> TASK DIRECTIONS
Return every line below that contains the string "qCreatedBy". Case matters.

[Stored entries]
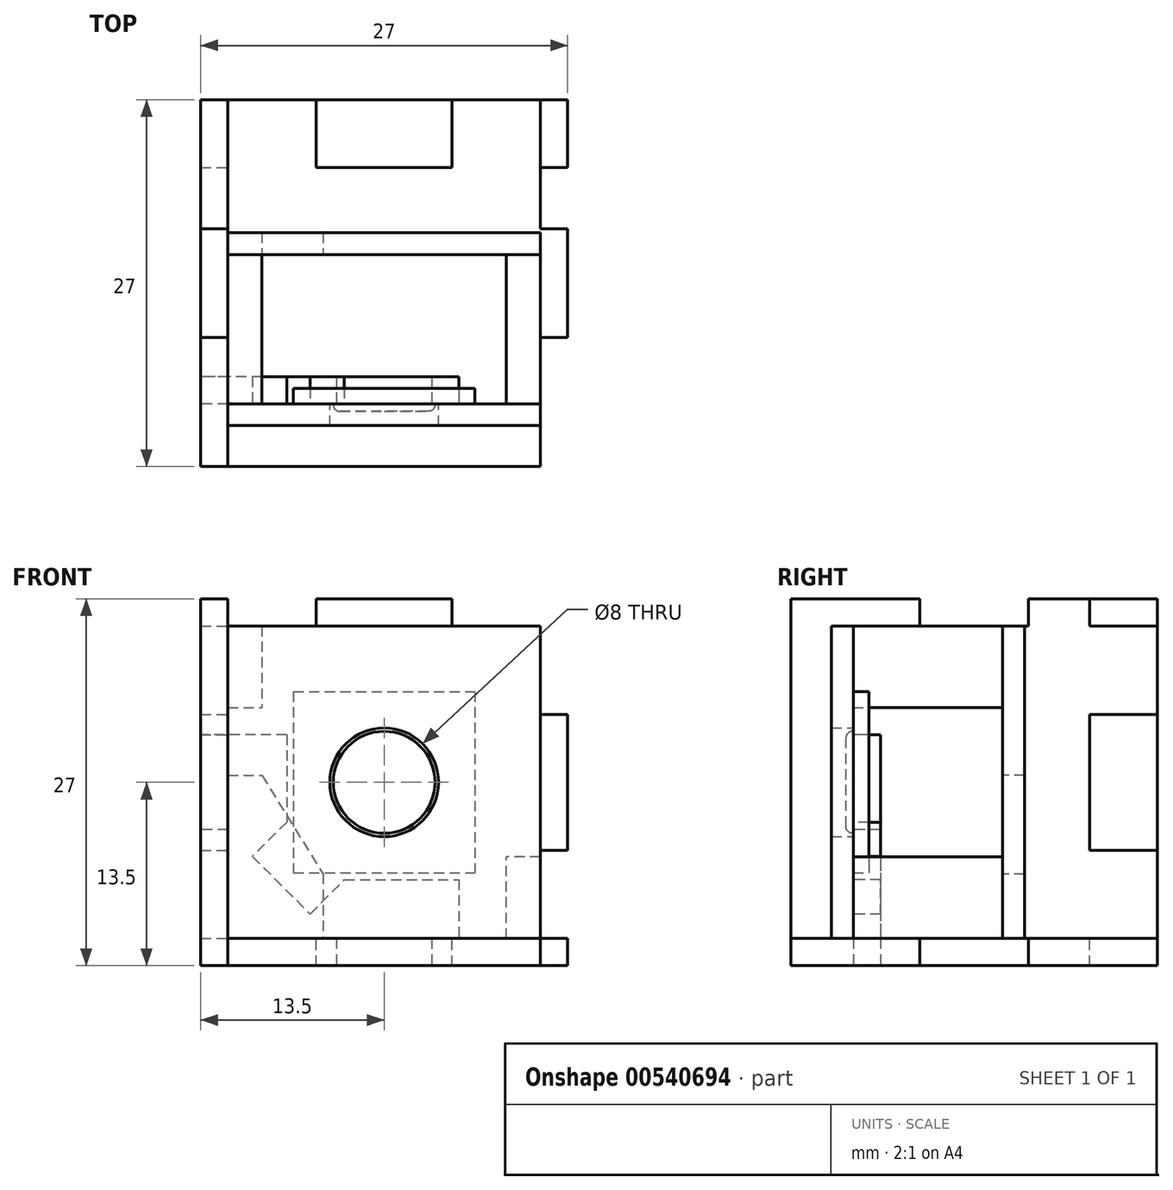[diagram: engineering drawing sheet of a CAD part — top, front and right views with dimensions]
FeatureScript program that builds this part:
annotation { "Feature Type Name" : "Feature", "Feature Type Description" : "" }
export const myFeature = defineFeature(function(context is Context, id is Id, definition is map)
    precondition{}
    {
        {
            var Q0;
            Q0=qCreatedBy(makeId("Front.planeOp"),FACE);
            var sketch = newSketch(context, id + "F0", { "sketchPlane" : qUnion([Q0])});
            skLineSegment(sketch, "E0.bottom", {"start": v(-6.68, 6.68) * mm, "end": v(6.68, 6.68) * mm});
            skLineSegment(sketch, "E0.top", {"start": v(-6.68, -6.68) * mm, "end": v(6.68, -6.68) * mm});
            skLineSegment(sketch, "E0.left", {"start": v(-6.68, 6.68) * mm, "end": v(-6.68, -6.68) * mm});
            skLineSegment(sketch, "E0.right", {"start": v(6.68, 6.68) * mm, "end": v(6.67, -6.68) * mm});
            skPoint(sketch, "E0.middle", {"position": v(0, 0) * mm});
            skSolve(sketch);
        }
        {
            var Q0;
            Q0=qSketchRegion(id+"F0",true);
            extrude(context, id + "F1", {"entities" : qUnion([Q0]), "depth" : 1.15 * mm});
        }
        {
            var Q0;
            Q0=makeQuery(id+"F1.opExtrude","CAP_FACE",FACE,{"disambiguationData":[OSD([sQuery(id+"F0.wireOp",EDGE,"E0.bottom"),sQuery(id+"F0.wireOp",EDGE,"E0.top"),sQuery(id+"F0.wireOp",EDGE,"E0.left"),sQuery(id+"F0.wireOp",EDGE,"E0.right")])],"isStart":false});
            var sketch = newSketch(context, id + "F2", { "sketchPlane" : qUnion([Q0])});
            skCircle(sketch, "E1", {"center": v(0, 0) * mm, "radius": 3.75 * mm});
            skSolve(sketch);
        }
        {
            var Q0;
            Q0=qSketchRegion(id+"F2",true);
            extrude(context, id + "F3", {"entities" : qUnion([Q0]), "operationType" : NewBodyOperationType.ADD, "depth" : 0.55 * mm});
        }
        {
            var Q0;
            Q0=makeQuery(id+"F3.opExtrude","CAP_FACE",FACE,{"disambiguationData":[OSD([sQuery(id+"F2.wireOp",EDGE,"E1")])],"isStart":false});
            fillet(context, id + "F4", {"entities" : qUnion([Q0]), "radius" : 0.5 * mm, "tangentPropagation" : true, "allowEdgeOverflow" : false});
        }
        {
            var Q0;
            Q0=makeQuery(id+"F1.opExtrude","CAP_FACE",FACE,{"disambiguationData":[OSD([sQuery(id+"F0.wireOp",EDGE,"E0.bottom"),sQuery(id+"F0.wireOp",EDGE,"E0.top"),sQuery(id+"F0.wireOp",EDGE,"E0.left"),sQuery(id+"F0.wireOp",EDGE,"E0.right")])],"isStart":false});
            var sketch = newSketch(context, id + "F5", { "sketchPlane" : qUnion([Q0])});
            skLineSegment(sketch, "E2.bottom", {"start": v(-11.5, 11.5) * mm, "end": v(11.5, 11.5) * mm});
            skLineSegment(sketch, "E2.top", {"start": v(-11.5, -11.5) * mm, "end": v(11.5, -11.5) * mm});
            skLineSegment(sketch, "E2.left", {"start": v(-11.5, 11.5) * mm, "end": v(-11.5, -11.5) * mm});
            skLineSegment(sketch, "E2.right", {"start": v(11.5, 11.5) * mm, "end": v(11.5, -11.5) * mm});
            skPoint(sketch, "E2.middle", {"position": v(0, 0) * mm});
            skCircle(sketch, "E3", {"center": v(0, 0) * mm, "radius": 4 * mm});
            skSolve(sketch);
        }
        {
            var Q0;
            Q0=qSketchRegion(id+"F5",true);
            extrude(context, id + "F6", {"entities" : qUnion([Q0]), "depth" : 1.6 * mm});
        }
        {
            var Q0;
            Q0=makeQuery(id+"F6.opExtrude","CAP_FACE",FACE,{"disambiguationData":[OSD([sQuery(id+"F5.wireOp",EDGE,"E2.bottom"),sQuery(id+"F5.wireOp",EDGE,"E2.top"),sQuery(id+"F5.wireOp",EDGE,"E2.left"),sQuery(id+"F5.wireOp",EDGE,"E2.right"),sQuery(id+"F5.wireOp",EDGE,"E3")])],"isStart":true});
            cPlane(context, id + "F7", {"entities" : qUnion([Q0]), "cplaneType" : CPlaneType.OFFSET, "offset" : 11 * mm, "width" : 150 * mm, "height" : 150 * mm});
        }
        {
            var Q0;
            Q0=qCreatedBy(id+"F7.planeOp",FACE);
            var sketch = newSketch(context, id + "F8", { "sketchPlane" : qUnion([Q0])});
            skLineSegment(sketch, "E4.bottom", {"start": v(11.5, 11.5) * mm, "end": v(-11.5, 11.5) * mm});
            skLineSegment(sketch, "E4.top", {"start": v(11.5, -11.5) * mm, "end": v(-11.5, -11.5) * mm});
            skLineSegment(sketch, "E4.left", {"start": v(11.5, 11.5) * mm, "end": v(11.5, -11.5) * mm});
            skLineSegment(sketch, "E4.right", {"start": v(-11.5, 11.5) * mm, "end": v(-11.5, -11.5) * mm});
            skPoint(sketch, "E4.middle", {"position": v(0, 0) * mm});
            skLineSegment(sketch, "E5", {"start": v(11.5, 0.5) * mm, "end": v(9, 0.5) * mm});
            skLineSegment(sketch, "E6", {"start": v(9, 0.5) * mm, "end": v(4.5, -6.75) * mm});
            skLineSegment(sketch, "E7", {"start": v(4.5, -6.75) * mm, "end": v(4.5, -11.5) * mm});
            skSolve(sketch);
        }
        {
            var Q0;
            {var subQ1=sQuery(id+"F8.wireOp",EDGE,"E4.bottom");Q0=makeQuery(id+"F8.imprint","IMPRINT",FACE,{"disambiguationData":[TD([[makeQuery(id+"F8.imprint","IMPRINT",EDGE,{"derivedFrom":subQ1}),1.0]])]});}
            extrude(context, id + "F9", {"entities" : qUnion([Q0]), "depth" : 1.6 * mm});
        }
        {
            var Q0;
            Q0=makeQuery(id+"F9.opExtrude","CAP_FACE",FACE,{"disambiguationData":[OSD([sQuery(id+"F8.wireOp",EDGE,"E4.bottom"),sQuery(id+"F8.wireOp",EDGE,"E4.top"),sQuery(id+"F8.wireOp",EDGE,"E4.left"),sQuery(id+"F8.wireOp",EDGE,"E4.right"),sQuery(id+"F8.wireOp",EDGE,"E5"),sQuery(id+"F8.wireOp",EDGE,"E6"),sQuery(id+"F8.wireOp",EDGE,"E7")])],"isStart":true});
            var sketch = newSketch(context, id + "F10", { "sketchPlane" : qUnion([Q0])});
            skLineSegment(sketch, "E8.bottom", {"start": v(-11.5, 11.5) * mm, "end": v(-9, 11.5) * mm});
            skLineSegment(sketch, "E8.top", {"start": v(-11.5, 5.5) * mm, "end": v(-9, 5.5) * mm});
            skLineSegment(sketch, "E8.left", {"start": v(-11.5, 11.5) * mm, "end": v(-11.5, 5.5) * mm});
            skLineSegment(sketch, "E8.right", {"start": v(-9, 11.5) * mm, "end": v(-9, 5.5) * mm});
            skLineSegment(sketch, "E9.bottom", {"start": v(11.5, -11.5) * mm, "end": v(9, -11.5) * mm});
            skLineSegment(sketch, "E9.top", {"start": v(11.5, -5.5) * mm, "end": v(9, -5.5) * mm});
            skLineSegment(sketch, "E9.left", {"start": v(11.5, -11.5) * mm, "end": v(11.5, -5.5) * mm});
            skLineSegment(sketch, "E9.right", {"start": v(9, -11.5) * mm, "end": v(9, -5.5) * mm});
            skSolve(sketch);
        }
        {
            var Q0;
            Q0=qSketchRegion(id+"F10",true);
            extrude(context, id + "F11", {"entities" : qUnion([Q0]), "endBound" : BoundingType.UP_TO_NEXT, "depth" : 25 * mm});
        }
        {
            var Q0;
            Q0=makeQuery(id+"F6.opExtrude","CAP_FACE",FACE,{"disambiguationData":[OSD([sQuery(id+"F5.wireOp",EDGE,"E2.bottom"),sQuery(id+"F5.wireOp",EDGE,"E2.top"),sQuery(id+"F5.wireOp",EDGE,"E2.left"),sQuery(id+"F5.wireOp",EDGE,"E2.right"),sQuery(id+"F5.wireOp",EDGE,"E3")])],"isStart":true});
            var sketch = newSketch(context, id + "F12", { "sketchPlane" : qUnion([Q0])});
            skPoint(sketch, "E10.middle", {"position": v(0, 0) * mm});
            skLineSegment(sketch, "E11.bottom", {"start": v(5.46, -9) * mm, "end": v(9, -5.45) * mm, "construction": true});
            skLineSegment(sketch, "E11.top", {"start": v(1.92, -5.46) * mm, "end": v(5.46, -1.92) * mm, "construction": true});
            skLineSegment(sketch, "E11.left", {"start": v(5.46, -9) * mm, "end": v(1.92, -5.46) * mm, "construction": true});
            skLineSegment(sketch, "E11.right", {"start": v(9, -5.46) * mm, "end": v(5.46, -1.92) * mm, "construction": true});
            skPoint(sketch, "E11.middle", {"position": v(5.46, -5.46) * mm});
            skLineSegment(sketch, "E12", {"start": v(5.46, -5.46) * mm, "end": v(5.46, -1.92) * mm, "construction": true});
            skLineSegment(sketch, "E13.bottom", {"start": v(11.5, -3.5) * mm, "end": v(13.5, -3.5) * mm});
            skLineSegment(sketch, "E13.top", {"start": v(11.5, 3.5) * mm, "end": v(13.5, 3.5) * mm});
            skLineSegment(sketch, "E13.left", {"start": v(11.5, -3.5) * mm, "end": v(11.5, 3.5) * mm});
            skLineSegment(sketch, "E13.right", {"start": v(13.5, -3.5) * mm, "end": v(13.5, 3.5) * mm});
            skPoint(sketch, "E13.middle", {"position": v(12.5, 0) * mm});
            skLineSegment(sketch, "E14.bottom", {"start": v(3.5, -11.5) * mm, "end": v(-3.5, -11.5) * mm});
            skLineSegment(sketch, "E14.top", {"start": v(3.5, -13.5) * mm, "end": v(-3.5, -13.5) * mm});
            skLineSegment(sketch, "E14.left", {"start": v(3.5, -11.5) * mm, "end": v(3.5, -13.5) * mm});
            skLineSegment(sketch, "E14.right", {"start": v(-3.5, -11.5) * mm, "end": v(-3.5, -13.5) * mm});
            skPoint(sketch, "E14.middle", {"position": v(0, -12.5) * mm});
            skLineSegment(sketch, "E15", {"start": v(11.5, -3.5) * mm, "end": v(11.5, -11.5) * mm});
            skLineSegment(sketch, "E16", {"start": v(11.5, -11.5) * mm, "end": v(3.5, -11.5) * mm});
            skLineSegment(sketch, "E17", {"start": v(11.5, 3.5) * mm, "end": v(7.17, 3.5) * mm});
            skLineSegment(sketch, "E18", {"start": v(7.17, 3.5) * mm, "end": v(7.18, -2.93) * mm});
            skLineSegment(sketch, "E19", {"start": v(7.18, -2.93) * mm, "end": v(9.7, -5.46) * mm});
            skLineSegment(sketch, "E20", {"start": v(9.7, -5.46) * mm, "end": v(5.46, -9.7) * mm});
            skLineSegment(sketch, "E21", {"start": v(5.46, -9.7) * mm, "end": v(2.93, -7.18) * mm});
            skLineSegment(sketch, "E22", {"start": v(2.93, -7.18) * mm, "end": v(-5.5, -7.18) * mm});
            skLineSegment(sketch, "E23", {"start": v(-5.5, -7.18) * mm, "end": v(-5.5, -11.5) * mm});
            skLineSegment(sketch, "E24", {"start": v(-5.5, -11.5) * mm, "end": v(-3.5, -11.5) * mm});
            skLineSegment(sketch, "E25", {"start": v(7.58, -7.58) * mm, "end": v(0, 0) * mm, "construction": true});
            skSolve(sketch);
        }
        {
            var Q0;
            Q0=qSketchRegion(id+"F12",true);
            extrude(context, id + "F13", {"entities" : qUnion([Q0]), "depth" : 2 * mm});
        }
        {
            var Q0;
            Q0=makeQuery(id+"F13.opExtrude","SWEPT_FACE",FACE,{"disambiguationData":[OSD([sQuery(id+"F12.wireOp",EDGE,"E16")])]});
            var sketch = newSketch(context, id + "F14", { "sketchPlane" : qUnion([Q0])});
            skLineSegment(sketch, "E26.bottom", {"start": v(-11.5, 5.75) * mm, "end": v(11.5, 5.75) * mm});
            skLineSegment(sketch, "E26.top", {"start": v(-11.5, -21.25) * mm, "end": v(11.5, -21.25) * mm});
            skLineSegment(sketch, "E26.left", {"start": v(-11.5, 5.75) * mm, "end": v(-11.5, -21.25) * mm});
            skLineSegment(sketch, "E26.right", {"start": v(11.5, 5.75) * mm, "end": v(11.5, -21.25) * mm});
            skPoint(sketch, "E26.middle", {"position": v(0, -7.75) * mm});
            skLineSegment(sketch, "E27.0", {"start": v(-3.5, 1.15) * mm, "end": v(3.5, 1.15) * mm});
            skLineSegment(sketch, "E27.1", {"start": v(-3.5, -0.85) * mm, "end": v(-3.5, 1.15) * mm});
            skLineSegment(sketch, "E27.2", {"start": v(-3.5, -0.85) * mm, "end": v(3.5, -0.85) * mm});
            skLineSegment(sketch, "E27.3", {"start": v(3.5, -0.85) * mm, "end": v(3.5, 1.15) * mm});
            skLineSegment(sketch, "E28.bottom", {"start": v(5, -21.25) * mm, "end": v(-5, -21.25) * mm});
            skLineSegment(sketch, "E28.top", {"start": v(5, -16.25) * mm, "end": v(-5, -16.25) * mm});
            skLineSegment(sketch, "E28.left", {"start": v(5, -21.25) * mm, "end": v(5, -16.25) * mm});
            skLineSegment(sketch, "E28.right", {"start": v(-5, -21.25) * mm, "end": v(-5, -16.25) * mm});
            skPoint(sketch, "E28.middle", {"position": v(0, -18.75) * mm});
            skLineSegment(sketch, "E29.bottom", {"start": v(-11.5, -3.75) * mm, "end": v(-13.5, -3.75) * mm});
            skLineSegment(sketch, "E29.top", {"start": v(-11.5, -11.75) * mm, "end": v(-13.5, -11.75) * mm});
            skLineSegment(sketch, "E29.left", {"start": v(-11.5, -3.75) * mm, "end": v(-11.5, -11.75) * mm});
            skLineSegment(sketch, "E29.right", {"start": v(-13.5, -3.75) * mm, "end": v(-13.5, -11.75) * mm});
            skPoint(sketch, "E29.middle", {"position": v(-12.5, -7.75) * mm});
            skLineSegment(sketch, "E30", {"start": v(0, -7.75) * mm, "end": v(0, -3.1) * mm, "construction": true});
            skLineSegment(sketch, "E31.MirrorCS", {"start": v(11.5, -3.75) * mm, "end": v(13.5, -3.75) * mm});
            skLineSegment(sketch, "E32.MirrorCS", {"start": v(13.5, -3.75) * mm, "end": v(13.5, -11.75) * mm});
            skLineSegment(sketch, "E33.MirrorCS", {"start": v(11.5, -11.75) * mm, "end": v(13.5, -11.75) * mm});
            skSolve(sketch);
        }
        {
            var Q0;
            Q0=makeQuery(id+"F14.imprint","IMPRINT",FACE,{"disambiguationData":[TD([[makeQuery(id+"F14.imprint","IMPRINT",EDGE,{"derivedFrom":sQuery(id+"F14.wireOp",EDGE,"E27.1")}),1.0]])]});
            var Q1;
            {var subQ6=sQuery(id+"F14.wireOp",EDGE,"E26.bottom");Q1=makeQuery(id+"F14.imprint","IMPRINT",FACE,{"disambiguationData":[TD([[makeQuery(id+"F14.imprint","IMPRINT",EDGE,{"derivedFrom":subQ6}),-1.0]])]});}
            var Q2;
            Q2=makeQuery(id+"F14.imprint","IMPRINT",FACE,{"disambiguationData":[TD([[makeQuery(id+"F14.imprint","IMPRINT",EDGE,{"derivedFrom":sQuery(id+"F14.wireOp",EDGE,"E29.bottom")}),1.0]])]});
            var Q3;
            {var subQ0=sQuery(id+"F14.wireOp",EDGE,"E31.MirrorCS");Q3=makeQuery(id+"F14.imprint","IMPRINT",FACE,{"disambiguationData":[TD([[makeQuery(id+"F14.imprint","IMPRINT",EDGE,{"derivedFrom":subQ0}),-1.0]])]});}
            extrude(context, id + "F15", {"entities" : qUnion([Q0, Q1, Q2, Q3]), "depth" : 2 * mm});
        }
        {
            var Q0;
            Q0=makeQuery(id+"F13.opExtrude","SWEPT_FACE",FACE,{"disambiguationData":[OSD([sQuery(id+"F12.wireOp",EDGE,"E15")])]});
            var sketch = newSketch(context, id + "F16", { "sketchPlane" : qUnion([Q0])});
            skLineSegment(sketch, "E34.bottom", {"start": v(5.75, -13.5) * mm, "end": v(-21.25, -13.5) * mm});
            skLineSegment(sketch, "E34.top", {"start": v(5.75, 13.5) * mm, "end": v(-21.25, 13.5) * mm});
            skLineSegment(sketch, "E34.left", {"start": v(5.75, -13.5) * mm, "end": v(5.75, 13.5) * mm});
            skLineSegment(sketch, "E34.right", {"start": v(-21.25, -13.5) * mm, "end": v(-21.25, 13.5) * mm});
            skPoint(sketch, "E34.middle", {"position": v(-7.75, 0) * mm});
            skLineSegment(sketch, "E35.0", {"start": v(1.15, -3.5) * mm, "end": v(1.15, 3.5) * mm});
            skLineSegment(sketch, "E35.1", {"start": v(-0.85, 3.5) * mm, "end": v(1.15, 3.5) * mm});
            skLineSegment(sketch, "E35.2", {"start": v(-0.85, -3.5) * mm, "end": v(-0.85, 3.5) * mm});
            skLineSegment(sketch, "E35.3", {"start": v(-0.85, -3.5) * mm, "end": v(1.15, -3.5) * mm});
            skLineSegment(sketch, "E36.bottom", {"start": v(-21.25, -5) * mm, "end": v(-16.25, -5) * mm});
            skLineSegment(sketch, "E36.top", {"start": v(-21.25, 5) * mm, "end": v(-16.25, 5) * mm});
            skLineSegment(sketch, "E36.left", {"start": v(-21.25, -5) * mm, "end": v(-21.25, 5) * mm});
            skLineSegment(sketch, "E36.right", {"start": v(-16.25, -5) * mm, "end": v(-16.25, 5) * mm});
            skPoint(sketch, "E36.middle", {"position": v(-18.75, 0) * mm});
            skLineSegment(sketch, "E37.0", {"start": v(-11.75, -13.5) * mm, "end": v(-11.75, -11.5) * mm});
            skLineSegment(sketch, "E37.1", {"start": v(-3.75, -11.5) * mm, "end": v(-11.75, -11.5) * mm});
            skLineSegment(sketch, "E37.2", {"start": v(-3.75, -13.5) * mm, "end": v(-3.75, -11.5) * mm});
            skLineSegment(sketch, "E38", {"start": v(-7.75, 0) * mm, "end": v(-2.75, 0) * mm, "construction": true});
            skLineSegment(sketch, "E39.MirrorCS", {"start": v(-3.75, 13.5) * mm, "end": v(-3.75, 11.5) * mm});
            skLineSegment(sketch, "E40.MirrorCS", {"start": v(-3.75, 11.5) * mm, "end": v(-11.75, 11.5) * mm});
            skLineSegment(sketch, "E41.MirrorCS", {"start": v(-11.75, 13.5) * mm, "end": v(-11.75, 11.5) * mm});
            skSolve(sketch);
        }
        {
            var Q0;
            Q0=makeQuery(id+"F16.imprint","IMPRINT",FACE,{"disambiguationData":[TD([[makeQuery(id+"F16.imprint","IMPRINT",EDGE,{"derivedFrom":sQuery(id+"F16.wireOp",EDGE,"E35.3")}),-1.0]])]});
            var Q1;
            {var subQ5=sQuery(id+"F16.wireOp",EDGE,"E34.bottom");Q1=makeQuery(id+"F16.imprint","IMPRINT",FACE,{"disambiguationData":[TD([[makeQuery(id+"F16.imprint","IMPRINT",EDGE,{"derivedFrom":subQ5}),-1.0]])]});}
            extrude(context, id + "F17", {"entities" : qUnion([Q0, Q1]), "depth" : 2 * mm});
        }
        {
            var Q0;
            Q0=makeQuery(id+"F15.opExtrude","SWEPT_FACE",FACE,{"disambiguationData":[OSD([sQuery(id+"F14.wireOp",EDGE,"E28.top")])]});
            var sketch = newSketch(context, id + "F18", { "sketchPlane" : qUnion([Q0])});
            skLineSegment(sketch, "E42.bottom", {"start": v(-11.5, 11.5) * mm, "end": v(11.5, 11.5) * mm});
            skLineSegment(sketch, "E42.top", {"start": v(-11.5, -11.5) * mm, "end": v(11.5, -11.5) * mm});
            skLineSegment(sketch, "E42.left", {"start": v(-11.5, 11.5) * mm, "end": v(-11.5, -11.5) * mm});
            skLineSegment(sketch, "E42.right", {"start": v(11.5, 11.5) * mm, "end": v(11.5, -11.5) * mm});
            skPoint(sketch, "E42.middle", {"position": v(0, 0) * mm});
            skLineSegment(sketch, "E43.bottom", {"start": v(-5, -13.5) * mm, "end": v(5, -13.5) * mm});
            skLineSegment(sketch, "E43.top", {"start": v(-5, -11.5) * mm, "end": v(5, -11.5) * mm});
            skLineSegment(sketch, "E43.left", {"start": v(-5, -13.5) * mm, "end": v(-5, -11.5) * mm});
            skLineSegment(sketch, "E43.right", {"start": v(5, -13.5) * mm, "end": v(5, -11.5) * mm});
            skLineSegment(sketch, "E44.1.1", {"start": v(13.5, -5) * mm, "end": v(11.5, -5) * mm});
            skLineSegment(sketch, "E44.1.2", {"start": v(13.5, -5) * mm, "end": v(13.5, 5) * mm});
            skLineSegment(sketch, "E44.1.3", {"start": v(13.5, 5) * mm, "end": v(11.5, 5) * mm});
            skLineSegment(sketch, "E44.2.1", {"start": v(5, 13.5) * mm, "end": v(5, 11.5) * mm});
            skLineSegment(sketch, "E44.2.2", {"start": v(5, 13.5) * mm, "end": v(-5, 13.5) * mm});
            skLineSegment(sketch, "E44.2.3", {"start": v(-5, 13.5) * mm, "end": v(-5, 11.5) * mm});
            skLineSegment(sketch, "E44.3.1", {"start": v(-13.5, 5) * mm, "end": v(-11.5, 5) * mm});
            skLineSegment(sketch, "E44.3.2", {"start": v(-13.5, 5) * mm, "end": v(-13.5, -5) * mm});
            skLineSegment(sketch, "E44.3.3", {"start": v(-13.5, -5) * mm, "end": v(-11.5, -5) * mm});
            skCircle(sketch, "E45", {"center": v(0, 0) * mm, "radius": 2.5 * mm});
            skCircle(sketch, "E46", {"center": v(-7, -7) * mm, "radius": 3 * mm});
            skLineSegment(sketch, "E47", {"start": v(-11.5, -11.5) * mm, "end": v(11.5, 11.5) * mm, "construction": true});
            skCircle(sketch, "E48", {"center": v(7, 7) * mm, "radius": 3 * mm});
            skSolve(sketch);
        }
        {
            var Q0;
            {var subQ11=sQuery(id+"F18.wireOp",EDGE,"E43.top");Q0=makeQuery(id+"F18.imprint","IMPRINT",FACE,{"disambiguationData":[TD([[makeQuery(id+"F18.imprint","IMPRINT",EDGE,{"derivedFrom":subQ11}),1.0]])]});}
            var Q1;
            {var subQ0=sQuery(id+"F18.wireOp",EDGE,"E44.3.1");Q1=makeQuery(id+"F18.imprint","IMPRINT",FACE,{"disambiguationData":[TD([[makeQuery(id+"F18.imprint","IMPRINT",EDGE,{"derivedFrom":subQ0}),-1.0]])]});}
            var Q2;
            Q2=makeQuery(id+"F18.imprint","IMPRINT",FACE,{"disambiguationData":[TD([[makeQuery(id+"F18.imprint","IMPRINT",EDGE,{"derivedFrom":sQuery(id+"F18.wireOp",EDGE,"E43.bottom")}),1.0]])]});
            var Q3;
            {var subQ0=sQuery(id+"F18.wireOp",EDGE,"E44.2.1");Q3=makeQuery(id+"F18.imprint","IMPRINT",FACE,{"disambiguationData":[TD([[makeQuery(id+"F18.imprint","IMPRINT",EDGE,{"derivedFrom":subQ0}),-1.0]])]});}
            var Q4;
            {var subQ0=sQuery(id+"F18.wireOp",EDGE,"E44.1.1");Q4=makeQuery(id+"F18.imprint","IMPRINT",FACE,{"disambiguationData":[TD([[makeQuery(id+"F18.imprint","IMPRINT",EDGE,{"derivedFrom":subQ0}),-1.0]])]});}
            extrude(context, id + "F19", {"entities" : qUnion([Q0, Q1, Q2, Q3, Q4]), "depth" : 5 * mm});
        }
    });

> RESULT OF THIS EXERCISE
            Q0=qCreatedBy(makeId("Front.planeOp"),FACE);
            Q0=qCreatedBy(id+"F7.planeOp",FACE);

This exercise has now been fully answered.